→ Passage shown:
....................

In the past 24 hours, two of TheDarkOverlord’s targets have publicly acknowledged breaches previously reported by this site.
Yesterday, it was the Athens Orthopedic Clinic in Georgia who issued a public statement (previous coverage). Today, it’s a group of clinics in Farmington, Missouri (previous coverage). Daily Journal Online reports:
The medical group which includes Midwest Imaging Center, LLC; Van Ness Orthopedic and Sports Medicine, Inc.; Mineral Area Pain Center, P.C.; Select Pain & Spine Dr. Christopher T. Sloan, D.P.M. sent letters to patients earlier this week stating a data breach was discovered.
“We write to inform you that our practice discovered a data breach on May 27, 2016 that may have contained personal health information and have been investigating the exact nature and scope of the information obtained by the hackers since,” the letter reads. “To date, our investigation has determined that on May 4, 2016, a hacker, or hackers, likely gained access into our secured database system through a third party contractor and may have obtained some personal information of our patients including: names, addresses, social security numbers, date of births, diagnoses, lab results, other medical records, and potentially some financial information.”
Read more on DailyJournalOnline.
Of note, both entities made mention that the attacker likely got access by an unnamed third party contractor. Also of note, neither entity mentioned the ransom demands or that patient data was being dumped in public and was still up for sale on the dark net. I’m not sure how well patients can really protect themselves if they don’t know the full scope of a situation.
Hopefully, the letters sent to patients provide additional information.
The two entities have not responded totally similarly, however. This site contacted both entities several times over the past month, in some cases to alert them that their patients’ information had been dumped on Pastebin, and that they could get it removed by following Pastebin’s procedures.

....................

→ Data under study:

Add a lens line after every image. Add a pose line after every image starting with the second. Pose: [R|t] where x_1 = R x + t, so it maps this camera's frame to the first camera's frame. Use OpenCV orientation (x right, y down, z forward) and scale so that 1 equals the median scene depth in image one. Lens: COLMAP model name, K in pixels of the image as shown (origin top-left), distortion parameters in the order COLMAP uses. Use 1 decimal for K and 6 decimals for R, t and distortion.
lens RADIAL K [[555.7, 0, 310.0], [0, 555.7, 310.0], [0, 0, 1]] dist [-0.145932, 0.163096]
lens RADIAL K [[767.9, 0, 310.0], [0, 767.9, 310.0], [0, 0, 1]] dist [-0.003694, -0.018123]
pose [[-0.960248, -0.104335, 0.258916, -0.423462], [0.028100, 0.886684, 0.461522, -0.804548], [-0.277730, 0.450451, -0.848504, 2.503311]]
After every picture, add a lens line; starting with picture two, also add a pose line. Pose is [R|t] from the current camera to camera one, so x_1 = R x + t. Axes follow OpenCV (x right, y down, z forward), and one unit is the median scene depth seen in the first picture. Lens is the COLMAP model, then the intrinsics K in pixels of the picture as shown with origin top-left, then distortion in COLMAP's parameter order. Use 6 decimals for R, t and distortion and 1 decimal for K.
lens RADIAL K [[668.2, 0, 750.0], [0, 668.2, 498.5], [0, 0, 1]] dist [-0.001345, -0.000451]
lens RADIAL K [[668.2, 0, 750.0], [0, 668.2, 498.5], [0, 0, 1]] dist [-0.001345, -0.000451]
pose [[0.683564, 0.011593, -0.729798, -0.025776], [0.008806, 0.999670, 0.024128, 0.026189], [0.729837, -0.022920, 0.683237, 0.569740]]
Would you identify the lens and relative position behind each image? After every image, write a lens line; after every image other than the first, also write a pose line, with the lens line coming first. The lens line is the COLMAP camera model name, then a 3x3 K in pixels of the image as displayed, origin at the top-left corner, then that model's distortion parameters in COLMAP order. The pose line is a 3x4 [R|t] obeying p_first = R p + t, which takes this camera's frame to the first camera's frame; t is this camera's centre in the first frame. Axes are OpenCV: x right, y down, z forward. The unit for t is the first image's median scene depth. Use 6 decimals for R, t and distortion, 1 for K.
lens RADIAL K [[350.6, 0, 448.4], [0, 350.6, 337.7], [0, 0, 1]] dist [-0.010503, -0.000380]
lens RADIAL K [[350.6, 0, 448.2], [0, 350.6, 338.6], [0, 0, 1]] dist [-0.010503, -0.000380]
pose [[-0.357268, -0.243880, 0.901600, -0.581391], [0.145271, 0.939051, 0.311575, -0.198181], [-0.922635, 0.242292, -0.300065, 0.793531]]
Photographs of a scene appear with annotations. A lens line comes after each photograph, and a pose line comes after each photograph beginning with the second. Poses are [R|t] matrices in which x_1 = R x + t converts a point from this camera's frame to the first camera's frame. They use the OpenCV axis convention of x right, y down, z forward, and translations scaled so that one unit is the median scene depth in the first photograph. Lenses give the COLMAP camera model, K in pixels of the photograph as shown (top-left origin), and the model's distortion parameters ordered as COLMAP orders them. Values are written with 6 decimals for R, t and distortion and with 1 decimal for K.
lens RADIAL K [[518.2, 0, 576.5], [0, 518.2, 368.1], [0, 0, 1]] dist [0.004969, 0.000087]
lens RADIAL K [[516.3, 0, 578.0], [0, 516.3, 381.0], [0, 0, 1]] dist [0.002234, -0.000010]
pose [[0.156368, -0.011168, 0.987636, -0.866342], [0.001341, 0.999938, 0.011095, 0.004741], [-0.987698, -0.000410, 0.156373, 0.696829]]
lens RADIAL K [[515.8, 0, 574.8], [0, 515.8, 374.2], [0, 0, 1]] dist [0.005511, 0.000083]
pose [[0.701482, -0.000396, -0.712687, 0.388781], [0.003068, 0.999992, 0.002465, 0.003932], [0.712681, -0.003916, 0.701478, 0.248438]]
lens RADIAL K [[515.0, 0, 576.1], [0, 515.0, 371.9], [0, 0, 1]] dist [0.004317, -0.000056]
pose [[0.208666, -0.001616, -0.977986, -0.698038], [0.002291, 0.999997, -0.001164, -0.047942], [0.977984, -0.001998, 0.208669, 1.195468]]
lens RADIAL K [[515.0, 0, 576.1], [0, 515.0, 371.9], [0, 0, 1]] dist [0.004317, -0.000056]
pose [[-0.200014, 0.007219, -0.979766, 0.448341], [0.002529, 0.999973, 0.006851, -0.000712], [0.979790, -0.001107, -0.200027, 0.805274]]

....................

→ Instructions:
- A) From the article on the clinic data breaches, reproduce the stretch from "Of note, both" through "following Pastebin’s procedures.".
- B) Extend the article on the clinic data breaches onward from its final sentence.

→ Answers to the exercises:
- A)
Of note, both entities made mention that the attacker likely got access by an unnamed third party contractor. Also of note, neither entity mentioned the ransom demands or that patient data was being dumped in public and was still up for sale on the dark net. I’m not sure how well patients can really protect themselves if they don’t know the full scope of a situation.
Hopefully, the letters sent to patients provide additional information.
The two entities have not responded totally similarly, however. This site contacted both entities several times over the past month, in some cases to alert them that their patients’ information had been dumped on Pastebin, and that they could get it removed by following Pastebin’s procedures.

- B)
Athens Orthopedic Clinic responded promptly to the notification (they were already aware of it, it appears), and got the paste(s) removed. Dr. Van Ness did not respond to repeated alerts, however, and his patients’ information remains exposed on Pastebin. I will not link to the exposed data, but I have autoresponses from Midwest Orthopedic Center dated June 29th to my first notification. On July 23, weeks later, I sent them another message through their site:
I wanted to make sure that you are aware that your patients’ PHI was dumped on Pastebin weeks ago at [redacted].
I don’t know why you haven’t sought to have it removed. Is there some reason you haven’t contacted Pastebin? They have procedures for removing such things if the entity requests it via email, and they’re usually pretty fast.
Your patients’ data have already been downloaded dozens of times, it would seem, so I’d encourage you to seek removal asap before more damage might be done to them – unless law enforcement has advised you otherwise, of course.
Other than autoresponses, I received no response, and as of today, the data are still exposed.
I don’t know what the FTC or OCR would say about this, but as part of incident response, shouldn’t entities be looking for such data dumps and trying to get them removed? And if you don’t know about it, and someone takes the time to alert you not once, but twice, shouldn’t you do something?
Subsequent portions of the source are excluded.